-- DATA PROVIDED follows --

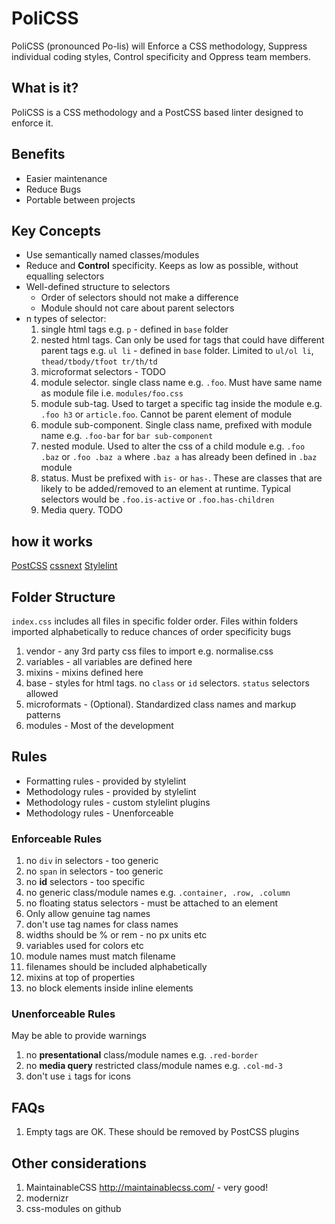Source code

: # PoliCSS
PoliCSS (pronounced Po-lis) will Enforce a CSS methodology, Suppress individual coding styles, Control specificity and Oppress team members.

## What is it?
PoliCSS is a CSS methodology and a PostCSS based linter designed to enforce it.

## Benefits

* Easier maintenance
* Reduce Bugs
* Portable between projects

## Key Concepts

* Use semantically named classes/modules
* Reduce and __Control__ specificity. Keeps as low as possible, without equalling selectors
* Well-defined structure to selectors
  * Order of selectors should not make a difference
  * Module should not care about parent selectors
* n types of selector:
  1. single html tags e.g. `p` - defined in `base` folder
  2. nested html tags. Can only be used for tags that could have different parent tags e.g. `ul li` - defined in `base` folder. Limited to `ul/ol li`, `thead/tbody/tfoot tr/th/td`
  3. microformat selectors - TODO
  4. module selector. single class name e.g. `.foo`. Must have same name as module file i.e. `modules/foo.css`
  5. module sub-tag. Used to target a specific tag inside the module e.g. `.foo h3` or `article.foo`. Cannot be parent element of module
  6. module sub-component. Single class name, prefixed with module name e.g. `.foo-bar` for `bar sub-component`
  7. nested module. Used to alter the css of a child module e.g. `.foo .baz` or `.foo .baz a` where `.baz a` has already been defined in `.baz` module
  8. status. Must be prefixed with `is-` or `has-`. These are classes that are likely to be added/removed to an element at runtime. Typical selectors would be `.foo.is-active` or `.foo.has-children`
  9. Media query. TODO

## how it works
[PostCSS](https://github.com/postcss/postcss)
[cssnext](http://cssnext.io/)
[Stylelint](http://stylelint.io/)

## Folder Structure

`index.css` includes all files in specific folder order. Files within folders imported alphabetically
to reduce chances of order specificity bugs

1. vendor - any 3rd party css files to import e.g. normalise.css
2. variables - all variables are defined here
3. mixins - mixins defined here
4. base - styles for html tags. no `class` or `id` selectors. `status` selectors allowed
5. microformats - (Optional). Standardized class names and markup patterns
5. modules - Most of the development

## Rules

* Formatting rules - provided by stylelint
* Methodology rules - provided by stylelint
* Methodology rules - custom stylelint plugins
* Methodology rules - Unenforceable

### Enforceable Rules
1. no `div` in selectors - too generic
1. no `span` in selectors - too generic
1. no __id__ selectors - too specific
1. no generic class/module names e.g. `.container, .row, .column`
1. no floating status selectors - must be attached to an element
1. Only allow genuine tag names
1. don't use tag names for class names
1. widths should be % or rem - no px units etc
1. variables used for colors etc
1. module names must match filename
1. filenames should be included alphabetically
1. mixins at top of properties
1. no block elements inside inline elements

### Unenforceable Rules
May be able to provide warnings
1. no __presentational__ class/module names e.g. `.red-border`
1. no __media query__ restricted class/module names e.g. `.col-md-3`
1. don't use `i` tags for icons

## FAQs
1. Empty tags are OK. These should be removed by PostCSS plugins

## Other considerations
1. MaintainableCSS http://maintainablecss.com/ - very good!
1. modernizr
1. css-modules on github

-- DATA PROVIDED concluded --
-- DATA PROVIDED follows --

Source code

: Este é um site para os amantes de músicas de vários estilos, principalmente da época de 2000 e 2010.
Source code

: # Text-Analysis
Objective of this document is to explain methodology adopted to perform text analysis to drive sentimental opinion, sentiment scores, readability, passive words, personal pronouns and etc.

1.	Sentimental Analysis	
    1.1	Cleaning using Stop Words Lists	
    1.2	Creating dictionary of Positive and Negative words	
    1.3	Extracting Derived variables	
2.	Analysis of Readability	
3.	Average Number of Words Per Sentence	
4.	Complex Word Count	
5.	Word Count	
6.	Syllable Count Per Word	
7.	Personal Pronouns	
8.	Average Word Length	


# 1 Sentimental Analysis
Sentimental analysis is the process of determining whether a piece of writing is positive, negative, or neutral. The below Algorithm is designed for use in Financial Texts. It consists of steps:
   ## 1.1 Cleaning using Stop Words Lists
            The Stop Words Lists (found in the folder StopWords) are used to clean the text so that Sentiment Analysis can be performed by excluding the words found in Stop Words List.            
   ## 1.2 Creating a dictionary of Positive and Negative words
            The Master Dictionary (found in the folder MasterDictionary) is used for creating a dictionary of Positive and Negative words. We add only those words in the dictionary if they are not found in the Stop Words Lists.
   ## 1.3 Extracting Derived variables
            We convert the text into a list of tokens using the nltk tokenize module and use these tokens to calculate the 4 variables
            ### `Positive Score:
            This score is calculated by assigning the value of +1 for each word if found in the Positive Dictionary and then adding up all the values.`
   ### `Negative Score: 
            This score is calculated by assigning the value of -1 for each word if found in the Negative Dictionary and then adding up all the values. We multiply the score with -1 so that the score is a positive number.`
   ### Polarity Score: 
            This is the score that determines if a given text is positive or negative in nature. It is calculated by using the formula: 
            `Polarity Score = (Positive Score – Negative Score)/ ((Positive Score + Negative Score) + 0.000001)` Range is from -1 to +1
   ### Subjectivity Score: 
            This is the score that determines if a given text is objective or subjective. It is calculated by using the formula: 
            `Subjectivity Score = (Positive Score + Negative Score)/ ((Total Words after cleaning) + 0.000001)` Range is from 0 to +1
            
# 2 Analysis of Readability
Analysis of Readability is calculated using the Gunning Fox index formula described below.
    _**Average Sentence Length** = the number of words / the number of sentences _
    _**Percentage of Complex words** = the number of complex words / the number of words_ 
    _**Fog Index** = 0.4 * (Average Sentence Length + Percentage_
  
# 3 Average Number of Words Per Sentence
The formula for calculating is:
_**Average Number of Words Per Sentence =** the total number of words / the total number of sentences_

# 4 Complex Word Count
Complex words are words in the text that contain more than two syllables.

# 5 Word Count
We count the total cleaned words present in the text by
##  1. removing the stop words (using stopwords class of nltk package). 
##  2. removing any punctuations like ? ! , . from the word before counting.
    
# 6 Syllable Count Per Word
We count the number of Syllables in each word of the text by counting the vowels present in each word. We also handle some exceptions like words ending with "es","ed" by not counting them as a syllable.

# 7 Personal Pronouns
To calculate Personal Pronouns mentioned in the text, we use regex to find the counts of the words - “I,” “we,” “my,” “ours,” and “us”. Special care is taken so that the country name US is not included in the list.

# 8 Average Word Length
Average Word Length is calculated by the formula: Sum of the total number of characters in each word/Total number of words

-- DATA PROVIDED concluded --

**TO-DO ITEM:** The exact lines of the material above starting at the one that contains "The formula for" and ending at the one that contains "# 8 Average Word Length" are what to retype; leave out everything else.

**SOLUTION FOR THIS PROBLEM:**
The formula for calculating is:
_**Average Number of Words Per Sentence =** the total number of words / the total number of sentences_

# 4 Complex Word Count
Complex words are words in the text that contain more than two syllables.

# 5 Word Count
We count the total cleaned words present in the text by
##  1. removing the stop words (using stopwords class of nltk package). 
##  2. removing any punctuations like ? ! , . from the word before counting.
    
# 6 Syllable Count Per Word
We count the number of Syllables in each word of the text by counting the vowels present in each word. We also handle some exceptions like words ending with "es","ed" by not counting them as a syllable.

# 7 Personal Pronouns
To calculate Personal Pronouns mentioned in the text, we use regex to find the counts of the words - “I,” “we,” “my,” “ours,” and “us”. Special care is taken so that the country name US is not included in the list.

# 8 Average Word Length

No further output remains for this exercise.